Stored data:
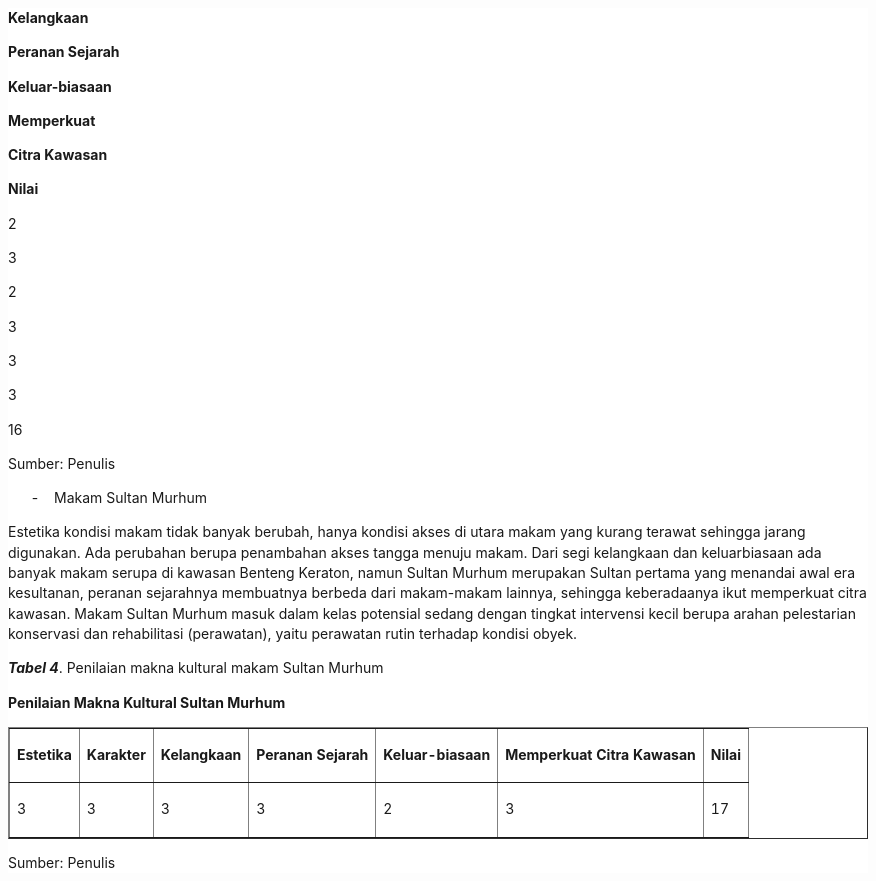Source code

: <p><span class="font0" style="font-weight:bold;">Kelangkaan</span></p></td><td style="vertical-align:middle;">
<p><span class="font0" style="font-weight:bold;">Peranan Sejarah</span></p></td><td style="vertical-align:middle;">
<p><span class="font0" style="font-weight:bold;">Keluar-biasaan</span></p></td><td style="vertical-align:middle;">
<p><span class="font0" style="font-weight:bold;">Memperkuat</span></p>
<p><span class="font0" style="font-weight:bold;">Citra Kawasan</span></p></td><td style="vertical-align:middle;">
<p><span class="font0" style="font-weight:bold;">Nilai</span></p></td></tr>
<tr><td style="vertical-align:middle;">
<p><span class="font1">2</span></p></td><td style="vertical-align:middle;">
<p><span class="font1">3</span></p></td><td style="vertical-align:middle;">
<p><span class="font1">2</span></p></td><td style="vertical-align:middle;">
<p><span class="font1">3</span></p></td><td style="vertical-align:middle;">
<p><span class="font1">3</span></p></td><td style="vertical-align:middle;">
<p><span class="font1">3</span></p></td><td style="vertical-align:middle;">
<p><span class="font1">16</span></p></td></tr>
</table>
<p><span class="font1">Sumber: Penulis</span></p>
<ul style="list-style:none;"><li>
<p><span class="font13">- &nbsp;&nbsp;&nbsp;Makam Sultan Murhum</span></p></li></ul>
<p><span class="font13">Estetika kondisi makam tidak banyak berubah, hanya kondisi akses di utara makam yang kurang terawat sehingga jarang digunakan. Ada perubahan berupa penambahan akses tangga menuju makam. Dari segi kelangkaan dan keluarbiasaan ada banyak makam serupa di kawasan Benteng Keraton, namun Sultan Murhum merupakan Sultan pertama yang menandai awal era kesultanan, peranan sejarahnya membuatnya berbeda dari makam-makam lainnya, sehingga keberadaanya ikut memperkuat citra kawasan. Makam Sultan Murhum masuk dalam kelas potensial sedang dengan tingkat intervensi kecil berupa arahan pelestarian konservasi dan rehabilitasi (perawatan), yaitu perawatan rutin terhadap kondisi obyek.</span></p>
<p><span class="font1" style="font-weight:bold;font-style:italic;">Tabel 4</span><span class="font1">. Penilaian makna kultural makam Sultan Murhum</span></p>
<p><span class="font0" style="font-weight:bold;">Penilaian Makna Kultural Sultan Murhum</span></p>
<table border="1">
<tr><td style="vertical-align:middle;">
<p><span class="font0" style="font-weight:bold;">Estetika</span></p></td><td style="vertical-align:middle;">
<p><span class="font0" style="font-weight:bold;">Karakter</span></p></td><td style="vertical-align:middle;">
<p><span class="font0" style="font-weight:bold;">Kelangkaan</span></p></td><td style="vertical-align:middle;">
<p><span class="font0" style="font-weight:bold;">Peranan Sejarah</span></p></td><td style="vertical-align:middle;">
<p><span class="font0" style="font-weight:bold;">Keluar-biasaan</span></p></td><td style="vertical-align:middle;">
<p><span class="font0" style="font-weight:bold;">Memperkuat Citra Kawasan</span></p></td><td style="vertical-align:middle;">
<p><span class="font0" style="font-weight:bold;">Nilai</span></p></td></tr>
<tr><td style="vertical-align:middle;">
<p><span class="font1">3</span></p></td><td style="vertical-align:middle;">
<p><span class="font1">3</span></p></td><td style="vertical-align:middle;">
<p><span class="font1">3</span></p></td><td style="vertical-align:middle;">
<p><span class="font1">3</span></p></td><td style="vertical-align:middle;">
<p><span class="font1">2</span></p></td><td style="vertical-align:middle;">
<p><span class="font1">3</span></p></td><td style="vertical-align:middle;">
<p><span class="font1">17</span></p></td></tr>
</table>
<p><span class="font1">Sumber: Penulis</span></p>
<ul style="list-style:none;"><li>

**TASK BRIEF**
The reply must hold each line of the records verbatim and no pictures.

**REPLY**
Source code

: <p><span class="font0" style="font-weight:bold;">Kelangkaan</span></p></td><td style="vertical-align:middle;">
<p><span class="font0" style="font-weight:bold;">Peranan Sejarah</span></p></td><td style="vertical-align:middle;">
<p><span class="font0" style="font-weight:bold;">Keluar-biasaan</span></p></td><td style="vertical-align:middle;">
<p><span class="font0" style="font-weight:bold;">Memperkuat</span></p>
<p><span class="font0" style="font-weight:bold;">Citra Kawasan</span></p></td><td style="vertical-align:middle;">
<p><span class="font0" style="font-weight:bold;">Nilai</span></p></td></tr>
<tr><td style="vertical-align:middle;">
<p><span class="font1">2</span></p></td><td style="vertical-align:middle;">
<p><span class="font1">3</span></p></td><td style="vertical-align:middle;">
<p><span class="font1">2</span></p></td><td style="vertical-align:middle;">
<p><span class="font1">3</span></p></td><td style="vertical-align:middle;">
<p><span class="font1">3</span></p></td><td style="vertical-align:middle;">
<p><span class="font1">3</span></p></td><td style="vertical-align:middle;">
<p><span class="font1">16</span></p></td></tr>
</table>
<p><span class="font1">Sumber: Penulis</span></p>
<ul style="list-style:none;"><li>
<p><span class="font13">- &nbsp;&nbsp;&nbsp;Makam Sultan Murhum</span></p></li></ul>
<p><span class="font13">Estetika kondisi makam tidak banyak berubah, hanya kondisi akses di utara makam yang kurang terawat sehingga jarang digunakan. Ada perubahan berupa penambahan akses tangga menuju makam. Dari segi kelangkaan dan keluarbiasaan ada banyak makam serupa di kawasan Benteng Keraton, namun Sultan Murhum merupakan Sultan pertama yang menandai awal era kesultanan, peranan sejarahnya membuatnya berbeda dari makam-makam lainnya, sehingga keberadaanya ikut memperkuat citra kawasan. Makam Sultan Murhum masuk dalam kelas potensial sedang dengan tingkat intervensi kecil berupa arahan pelestarian konservasi dan rehabilitasi (perawatan), yaitu perawatan rutin terhadap kondisi obyek.</span></p>
<p><span class="font1" style="font-weight:bold;font-style:italic;">Tabel 4</span><span class="font1">. Penilaian makna kultural makam Sultan Murhum</span></p>
<p><span class="font0" style="font-weight:bold;">Penilaian Makna Kultural Sultan Murhum</span></p>
<table border="1">
<tr><td style="vertical-align:middle;">
<p><span class="font0" style="font-weight:bold;">Estetika</span></p></td><td style="vertical-align:middle;">
<p><span class="font0" style="font-weight:bold;">Karakter</span></p></td><td style="vertical-align:middle;">
<p><span class="font0" style="font-weight:bold;">Kelangkaan</span></p></td><td style="vertical-align:middle;">
<p><span class="font0" style="font-weight:bold;">Peranan Sejarah</span></p></td><td style="vertical-align:middle;">
<p><span class="font0" style="font-weight:bold;">Keluar-biasaan</span></p></td><td style="vertical-align:middle;">
<p><span class="font0" style="font-weight:bold;">Memperkuat Citra Kawasan</span></p></td><td style="vertical-align:middle;">
<p><span class="font0" style="font-weight:bold;">Nilai</span></p></td></tr>
<tr><td style="vertical-align:middle;">
<p><span class="font1">3</span></p></td><td style="vertical-align:middle;">
<p><span class="font1">3</span></p></td><td style="vertical-align:middle;">
<p><span class="font1">3</span></p></td><td style="vertical-align:middle;">
<p><span class="font1">3</span></p></td><td style="vertical-align:middle;">
<p><span class="font1">2</span></p></td><td style="vertical-align:middle;">
<p><span class="font1">3</span></p></td><td style="vertical-align:middle;">
<p><span class="font1">17</span></p></td></tr>
</table>
<p><span class="font1">Sumber: Penulis</span></p>
<ul style="list-style:none;"><li>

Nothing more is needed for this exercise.